----- Provided information

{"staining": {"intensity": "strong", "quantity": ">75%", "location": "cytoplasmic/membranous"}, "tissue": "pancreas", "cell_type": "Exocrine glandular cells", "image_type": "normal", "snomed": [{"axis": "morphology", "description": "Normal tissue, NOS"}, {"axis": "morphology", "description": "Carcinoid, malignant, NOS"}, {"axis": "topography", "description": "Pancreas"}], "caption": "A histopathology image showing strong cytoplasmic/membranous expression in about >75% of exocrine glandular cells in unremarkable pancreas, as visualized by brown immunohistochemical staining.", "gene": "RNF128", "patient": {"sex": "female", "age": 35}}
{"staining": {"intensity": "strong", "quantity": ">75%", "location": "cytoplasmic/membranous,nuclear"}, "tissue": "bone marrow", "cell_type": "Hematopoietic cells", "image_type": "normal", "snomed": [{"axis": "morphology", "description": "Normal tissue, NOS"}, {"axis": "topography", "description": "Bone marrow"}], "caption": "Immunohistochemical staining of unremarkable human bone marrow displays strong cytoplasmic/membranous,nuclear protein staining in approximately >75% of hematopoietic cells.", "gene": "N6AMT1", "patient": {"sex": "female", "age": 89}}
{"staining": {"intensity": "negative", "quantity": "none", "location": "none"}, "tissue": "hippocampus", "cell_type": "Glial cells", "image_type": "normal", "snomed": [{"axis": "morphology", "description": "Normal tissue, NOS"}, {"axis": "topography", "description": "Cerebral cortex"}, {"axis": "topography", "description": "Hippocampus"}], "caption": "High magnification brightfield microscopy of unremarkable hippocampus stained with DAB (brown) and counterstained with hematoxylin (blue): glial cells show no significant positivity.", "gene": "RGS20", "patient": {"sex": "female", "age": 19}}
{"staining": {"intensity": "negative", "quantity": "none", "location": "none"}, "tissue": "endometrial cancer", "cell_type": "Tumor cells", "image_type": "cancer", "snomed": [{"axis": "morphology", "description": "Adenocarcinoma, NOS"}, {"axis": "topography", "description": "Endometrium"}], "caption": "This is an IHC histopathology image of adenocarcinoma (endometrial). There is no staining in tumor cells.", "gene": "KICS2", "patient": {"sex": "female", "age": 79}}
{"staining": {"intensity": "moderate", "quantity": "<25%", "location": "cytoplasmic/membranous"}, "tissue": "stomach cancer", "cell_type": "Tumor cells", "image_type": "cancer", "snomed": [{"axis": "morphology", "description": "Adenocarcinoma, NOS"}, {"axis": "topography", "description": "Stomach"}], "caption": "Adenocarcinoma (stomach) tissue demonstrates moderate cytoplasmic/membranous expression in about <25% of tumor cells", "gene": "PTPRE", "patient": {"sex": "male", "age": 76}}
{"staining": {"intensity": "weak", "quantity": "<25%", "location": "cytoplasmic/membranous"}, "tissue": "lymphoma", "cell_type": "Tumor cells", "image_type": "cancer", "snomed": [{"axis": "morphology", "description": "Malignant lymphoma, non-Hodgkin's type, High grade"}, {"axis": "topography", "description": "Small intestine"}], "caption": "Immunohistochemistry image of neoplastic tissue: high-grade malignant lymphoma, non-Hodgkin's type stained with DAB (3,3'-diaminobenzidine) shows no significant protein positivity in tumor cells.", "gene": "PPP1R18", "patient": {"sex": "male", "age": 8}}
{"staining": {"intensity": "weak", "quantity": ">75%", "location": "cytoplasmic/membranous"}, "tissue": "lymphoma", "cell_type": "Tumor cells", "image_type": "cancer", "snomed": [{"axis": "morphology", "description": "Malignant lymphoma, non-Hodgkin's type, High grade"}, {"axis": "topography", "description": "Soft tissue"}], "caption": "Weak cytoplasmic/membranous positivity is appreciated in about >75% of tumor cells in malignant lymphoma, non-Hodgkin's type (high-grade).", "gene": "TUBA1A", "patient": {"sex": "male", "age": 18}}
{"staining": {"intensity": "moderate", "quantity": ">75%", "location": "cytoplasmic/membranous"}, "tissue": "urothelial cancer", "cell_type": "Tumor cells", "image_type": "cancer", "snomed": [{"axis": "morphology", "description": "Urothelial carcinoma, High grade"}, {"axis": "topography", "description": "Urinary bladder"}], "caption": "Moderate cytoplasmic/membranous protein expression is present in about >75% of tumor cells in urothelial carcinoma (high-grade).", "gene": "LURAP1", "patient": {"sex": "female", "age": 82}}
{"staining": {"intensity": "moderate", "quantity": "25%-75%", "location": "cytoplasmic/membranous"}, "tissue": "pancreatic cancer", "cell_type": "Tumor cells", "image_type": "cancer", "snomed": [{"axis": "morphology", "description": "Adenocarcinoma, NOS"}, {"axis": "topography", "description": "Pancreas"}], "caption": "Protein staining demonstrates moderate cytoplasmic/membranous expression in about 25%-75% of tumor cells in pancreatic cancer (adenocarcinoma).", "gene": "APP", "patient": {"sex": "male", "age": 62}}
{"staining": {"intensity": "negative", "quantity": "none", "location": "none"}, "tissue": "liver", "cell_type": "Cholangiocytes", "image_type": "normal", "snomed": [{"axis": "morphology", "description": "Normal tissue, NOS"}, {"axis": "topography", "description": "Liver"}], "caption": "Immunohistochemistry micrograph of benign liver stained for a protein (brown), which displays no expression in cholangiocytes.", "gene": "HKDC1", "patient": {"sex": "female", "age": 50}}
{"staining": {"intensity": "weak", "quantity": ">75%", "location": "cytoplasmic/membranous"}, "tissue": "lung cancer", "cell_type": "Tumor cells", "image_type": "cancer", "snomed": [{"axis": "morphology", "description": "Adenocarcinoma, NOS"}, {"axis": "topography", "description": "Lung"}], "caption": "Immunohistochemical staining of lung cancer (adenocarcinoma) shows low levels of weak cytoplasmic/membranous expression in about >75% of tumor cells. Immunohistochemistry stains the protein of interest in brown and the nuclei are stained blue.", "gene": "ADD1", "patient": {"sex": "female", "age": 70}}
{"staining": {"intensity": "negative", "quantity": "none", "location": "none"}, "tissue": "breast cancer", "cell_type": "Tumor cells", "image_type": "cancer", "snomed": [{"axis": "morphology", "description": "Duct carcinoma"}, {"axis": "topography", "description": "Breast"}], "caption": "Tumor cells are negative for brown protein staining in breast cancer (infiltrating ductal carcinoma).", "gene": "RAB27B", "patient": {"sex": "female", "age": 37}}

----------

▶ [What is required] Having looked over the entries above, reproduce all of them exactly.

▶ [Task result]
{"staining": {"intensity": "strong", "quantity": ">75%", "location": "cytoplasmic/membranous"}, "tissue": "pancreas", "cell_type": "Exocrine glandular cells", "image_type": "normal", "snomed": [{"axis": "morphology", "description": "Normal tissue, NOS"}, {"axis": "morphology", "description": "Carcinoid, malignant, NOS"}, {"axis": "topography", "description": "Pancreas"}], "caption": "A histopathology image showing strong cytoplasmic/membranous expression in about >75% of exocrine glandular cells in unremarkable pancreas, as visualized by brown immunohistochemical staining.", "gene": "RNF128", "patient": {"sex": "female", "age": 35}}
{"staining": {"intensity": "strong", "quantity": ">75%", "location": "cytoplasmic/membranous,nuclear"}, "tissue": "bone marrow", "cell_type": "Hematopoietic cells", "image_type": "normal", "snomed": [{"axis": "morphology", "description": "Normal tissue, NOS"}, {"axis": "topography", "description": "Bone marrow"}], "caption": "Immunohistochemical staining of unremarkable human bone marrow displays strong cytoplasmic/membranous,nuclear protein staining in approximately >75% of hematopoietic cells.", "gene": "N6AMT1", "patient": {"sex": "female", "age": 89}}
{"staining": {"intensity": "negative", "quantity": "none", "location": "none"}, "tissue": "hippocampus", "cell_type": "Glial cells", "image_type": "normal", "snomed": [{"axis": "morphology", "description": "Normal tissue, NOS"}, {"axis": "topography", "description": "Cerebral cortex"}, {"axis": "topography", "description": "Hippocampus"}], "caption": "High magnification brightfield microscopy of unremarkable hippocampus stained with DAB (brown) and counterstained with hematoxylin (blue): glial cells show no significant positivity.", "gene": "RGS20", "patient": {"sex": "female", "age": 19}}
{"staining": {"intensity": "negative", "quantity": "none", "location": "none"}, "tissue": "endometrial cancer", "cell_type": "Tumor cells", "image_type": "cancer", "snomed": [{"axis": "morphology", "description": "Adenocarcinoma, NOS"}, {"axis": "topography", "description": "Endometrium"}], "caption": "This is an IHC histopathology image of adenocarcinoma (endometrial). There is no staining in tumor cells.", "gene": "KICS2", "patient": {"sex": "female", "age": 79}}
{"staining": {"intensity": "moderate", "quantity": "<25%", "location": "cytoplasmic/membranous"}, "tissue": "stomach cancer", "cell_type": "Tumor cells", "image_type": "cancer", "snomed": [{"axis": "morphology", "description": "Adenocarcinoma, NOS"}, {"axis": "topography", "description": "Stomach"}], "caption": "Adenocarcinoma (stomach) tissue demonstrates moderate cytoplasmic/membranous expression in about <25% of tumor cells", "gene": "PTPRE", "patient": {"sex": "male", "age": 76}}
{"staining": {"intensity": "weak", "quantity": "<25%", "location": "cytoplasmic/membranous"}, "tissue": "lymphoma", "cell_type": "Tumor cells", "image_type": "cancer", "snomed": [{"axis": "morphology", "description": "Malignant lymphoma, non-Hodgkin's type, High grade"}, {"axis": "topography", "description": "Small intestine"}], "caption": "Immunohistochemistry image of neoplastic tissue: high-grade malignant lymphoma, non-Hodgkin's type stained with DAB (3,3'-diaminobenzidine) shows no significant protein positivity in tumor cells.", "gene": "PPP1R18", "patient": {"sex": "male", "age": 8}}
{"staining": {"intensity": "weak", "quantity": ">75%", "location": "cytoplasmic/membranous"}, "tissue": "lymphoma", "cell_type": "Tumor cells", "image_type": "cancer", "snomed": [{"axis": "morphology", "description": "Malignant lymphoma, non-Hodgkin's type, High grade"}, {"axis": "topography", "description": "Soft tissue"}], "caption": "Weak cytoplasmic/membranous positivity is appreciated in about >75% of tumor cells in malignant lymphoma, non-Hodgkin's type (high-grade).", "gene": "TUBA1A", "patient": {"sex": "male", "age": 18}}
{"staining": {"intensity": "moderate", "quantity": ">75%", "location": "cytoplasmic/membranous"}, "tissue": "urothelial cancer", "cell_type": "Tumor cells", "image_type": "cancer", "snomed": [{"axis": "morphology", "description": "Urothelial carcinoma, High grade"}, {"axis": "topography", "description": "Urinary bladder"}], "caption": "Moderate cytoplasmic/membranous protein expression is present in about >75% of tumor cells in urothelial carcinoma (high-grade).", "gene": "LURAP1", "patient": {"sex": "female", "age": 82}}
{"staining": {"intensity": "moderate", "quantity": "25%-75%", "location": "cytoplasmic/membranous"}, "tissue": "pancreatic cancer", "cell_type": "Tumor cells", "image_type": "cancer", "snomed": [{"axis": "morphology", "description": "Adenocarcinoma, NOS"}, {"axis": "topography", "description": "Pancreas"}], "caption": "Protein staining demonstrates moderate cytoplasmic/membranous expression in about 25%-75% of tumor cells in pancreatic cancer (adenocarcinoma).", "gene": "APP", "patient": {"sex": "male", "age": 62}}
{"staining": {"intensity": "negative", "quantity": "none", "location": "none"}, "tissue": "liver", "cell_type": "Cholangiocytes", "image_type": "normal", "snomed": [{"axis": "morphology", "description": "Normal tissue, NOS"}, {"axis": "topography", "description": "Liver"}], "caption": "Immunohistochemistry micrograph of benign liver stained for a protein (brown), which displays no expression in cholangiocytes.", "gene": "HKDC1", "patient": {"sex": "female", "age": 50}}
{"staining": {"intensity": "weak", "quantity": ">75%", "location": "cytoplasmic/membranous"}, "tissue": "lung cancer", "cell_type": "Tumor cells", "image_type": "cancer", "snomed": [{"axis": "morphology", "description": "Adenocarcinoma, NOS"}, {"axis": "topography", "description": "Lung"}], "caption": "Immunohistochemical staining of lung cancer (adenocarcinoma) shows low levels of weak cytoplasmic/membranous expression in about >75% of tumor cells. Immunohistochemistry stains the protein of interest in brown and the nuclei are stained blue.", "gene": "ADD1", "patient": {"sex": "female", "age": 70}}
{"staining": {"intensity": "negative", "quantity": "none", "location": "none"}, "tissue": "breast cancer", "cell_type": "Tumor cells", "image_type": "cancer", "snomed": [{"axis": "morphology", "description": "Duct carcinoma"}, {"axis": "topography", "description": "Breast"}], "caption": "Tumor cells are negative for brown protein staining in breast cancer (infiltrating ductal carcinoma).", "gene": "RAB27B", "patient": {"sex": "female", "age": 37}}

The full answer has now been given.